Odor molecules bind olfactory GPCRs on sensory neurons, activating cAMP signaling. Neurons project to olfactory bulb glomeruli; mitral cells decode odor pattern and project to piriform cortex and amygdala.
Of all the senses, olfaction is the most ancient and the most direct. Unlike vision or hearing, which pass through multiple relay stations before reaching cortex, smell has an almost unmediated path from the outside world to the brain. Understanding the olfactory system reveals fundamental principles about how the nervous system encodes chemical information — and it starts at the nose.

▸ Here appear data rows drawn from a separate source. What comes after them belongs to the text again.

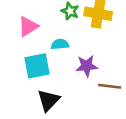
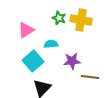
cyan square: (37, 66) -> (33, 61), turned -30

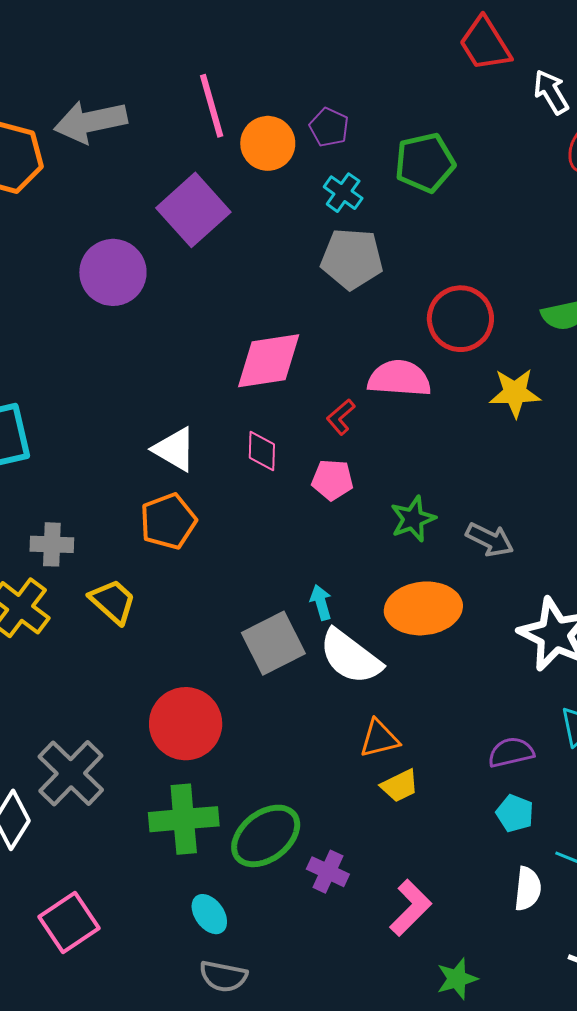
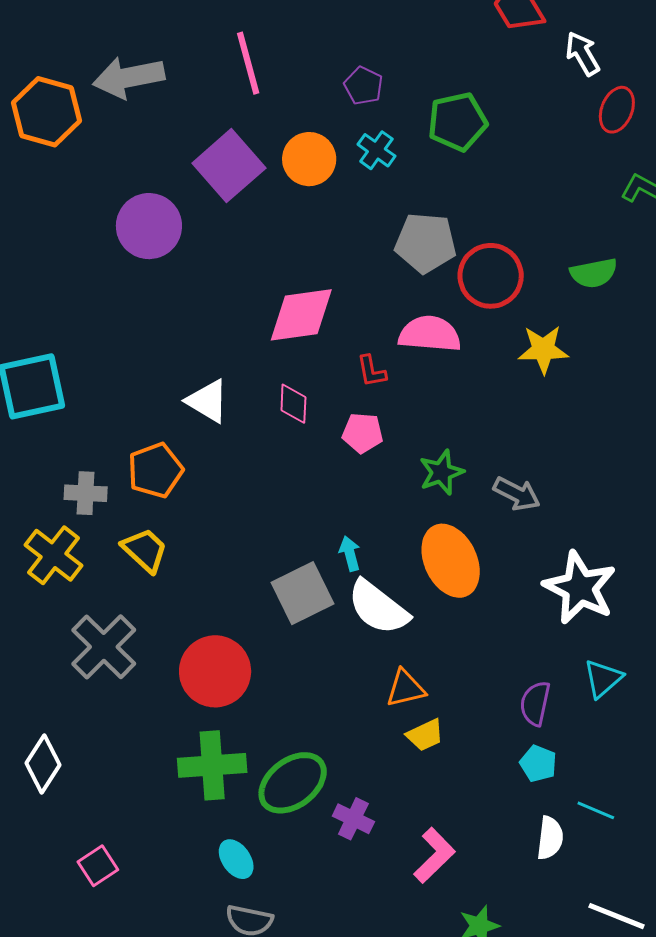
orange circle: (268, 143) -> (309, 159), moved
gray pentagon: (352, 259) -> (426, 243), moved
red L-shape: (341, 417) -> (372, 371), turned -60
orange pentagon: (168, 521) -> (155, 470), moved
orange ellipse: (423, 608) -> (451, 561), turned 70
purple semicircle: (511, 752) -> (535, 703), turned -66
gray cross: (71, 773) -> (104, 647), moved
pink square: (69, 923) -> (98, 866), size x0.7

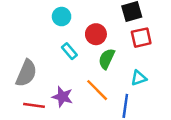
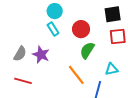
cyan rectangle: (69, 51) -> (53, 29), moved
gray semicircle: (26, 73) -> (20, 54), size x0.7
purple star: (62, 97) -> (41, 55), moved

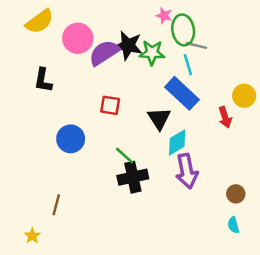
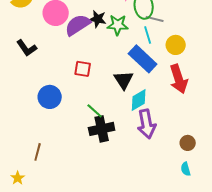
black star: (128, 45) -> (98, 19), size x0.7
black L-shape: (43, 80) -> (27, 48), turned -45
yellow circle: (244, 96) -> (176, 45), moved
red arrow: (225, 117) -> (179, 79), size x1.6

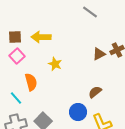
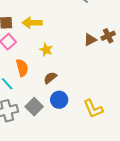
brown semicircle: (95, 92) -> (50, 78), moved
blue circle: (78, 112) -> (59, 100), moved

The olfactory epithelium, a small patch of tissue high in the nasal cavity, contains millions of olfactory sensory neurons (OSNs). Each OSN expresses just one type of olfactory receptor — a G-protein coupled receptor (GPCR) — from a family of roughly 400 functional receptor genes in humans (about 1,000 in mice). When an odor molecule binds to its receptor, it activates a G-protein (Golf) that stimulates adenylyl cyclase, producing cAMP. This second messenger opens cyclic nucleotide-gated ion channels, depolarizing the neuron and generating action potentials. You already understand synaptic transmission and neuronal signaling; the olfactory system simply uses a GPCR-cAMP transduction cascade as its front-end detector.
The critical organizational principle is the glomerulus. All OSNs expressing the same receptor — scattered across the epithelium — send their axons to the same one or two glomeruli in the olfactory bulb. A glomerulus is a spherical cluster of synaptic neuropil where OSN axons converge onto the dendrites of mitral cells and tufted cells, the principal output neurons of the bulb. This convergence creates a spatial map: each glomerulus represents one receptor type, and the pattern of active glomeruli across the bulb surface represents the identity of an odor. A single odor molecule typically activates multiple receptor types with different affinities, so each smell is encoded as a unique combinatorial pattern across many glomeruli — this is how roughly 400 receptor types can distinguish thousands of distinct odors.
Within the olfactory bulb, lateral inhibition mediated by local interneurons (granule cells and periglomerular cells) sharpens the contrast between active and inactive glomeruli, enhancing odor discrimination. Mitral cells then project directly to the piriform cortex (the primary olfactory cortex), the amygdala (linking odors to emotional associations), and the entorhinal cortex (connecting to hippocampal memory circuits). This direct amygdala projection — bypassing the thalamus, unlike every other sensory modality — explains why smells are so potent at triggering emotional memories. The entire architecture, from one-receptor-per-neuron to convergent glomerular maps to combinatorial cortical coding, illustrates how the brain transforms a messy chemical world into precise perceptual categories.